After the challenges of my call to Teague while driving here, the arrangements came together better than we could have hoped.

Clara had used the same lure as she’d dangled to get us in their doors to bring the elder Dorrios, accompanied by their nephew Emil, and the Carnells, mother and daughter. Obtaining the certainty of justice, in their eyes.

She sidestepped the fact that their views of justice conflicted.

She also didn’t mention to either group that the other would be there.

She persuaded Evan Ferguson, based on the ploy that he’d be doing it for the sake of Jaylynn’s family.

The aide Sally was happy to join. Rose wasn’t.
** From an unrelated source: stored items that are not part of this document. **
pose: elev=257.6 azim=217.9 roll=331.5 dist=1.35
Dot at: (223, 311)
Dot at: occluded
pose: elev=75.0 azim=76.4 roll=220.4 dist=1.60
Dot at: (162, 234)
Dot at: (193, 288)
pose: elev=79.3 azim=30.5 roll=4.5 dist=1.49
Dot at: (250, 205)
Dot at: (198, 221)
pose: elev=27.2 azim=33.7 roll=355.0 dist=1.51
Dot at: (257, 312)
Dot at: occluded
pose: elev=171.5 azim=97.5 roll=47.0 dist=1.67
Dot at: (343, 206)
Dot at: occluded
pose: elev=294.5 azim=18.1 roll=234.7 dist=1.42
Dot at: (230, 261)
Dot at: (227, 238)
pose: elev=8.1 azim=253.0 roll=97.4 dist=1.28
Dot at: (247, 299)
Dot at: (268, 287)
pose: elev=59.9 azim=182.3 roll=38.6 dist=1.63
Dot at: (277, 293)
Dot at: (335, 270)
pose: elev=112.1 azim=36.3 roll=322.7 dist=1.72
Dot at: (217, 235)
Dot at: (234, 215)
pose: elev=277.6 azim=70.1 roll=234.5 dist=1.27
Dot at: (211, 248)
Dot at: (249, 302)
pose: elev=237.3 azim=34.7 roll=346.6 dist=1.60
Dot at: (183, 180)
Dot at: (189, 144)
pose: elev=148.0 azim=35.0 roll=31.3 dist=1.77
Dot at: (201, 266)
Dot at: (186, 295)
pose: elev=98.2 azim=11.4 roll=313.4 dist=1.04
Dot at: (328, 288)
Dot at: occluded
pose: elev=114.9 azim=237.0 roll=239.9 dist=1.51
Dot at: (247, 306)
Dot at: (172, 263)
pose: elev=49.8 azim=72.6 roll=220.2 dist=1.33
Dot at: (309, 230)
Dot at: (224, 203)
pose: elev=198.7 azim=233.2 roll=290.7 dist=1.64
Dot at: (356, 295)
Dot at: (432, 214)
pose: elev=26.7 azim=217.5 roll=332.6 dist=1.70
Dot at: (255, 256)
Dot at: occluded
But Teague’s authority accomplished that trick.

They were inside Room One-Twenty-Seven when we responded to Teague’s message by coming down the hall with Robbie, Mamie, and Alan — with one exception.

Dova stood outside, watching us approach.

A hospice staffer I hadn’t seen before held a position that made me think she’d kept Dova from joining us.

“Why were you talking to my son?” she demanded.

“It’s okay, Mom.”

“Let’s go in and we’ll sort this out,” Clara said.

Boy, I hoped she was right. Which meant hoping I was right. Because if I was wrong...

“Go ahead,” Clara added, gesturing for them to proceed us.

They did, though three of the four showed momentary hesitation about entering Room One-Twenty-Seven.

Only Alan didn’t.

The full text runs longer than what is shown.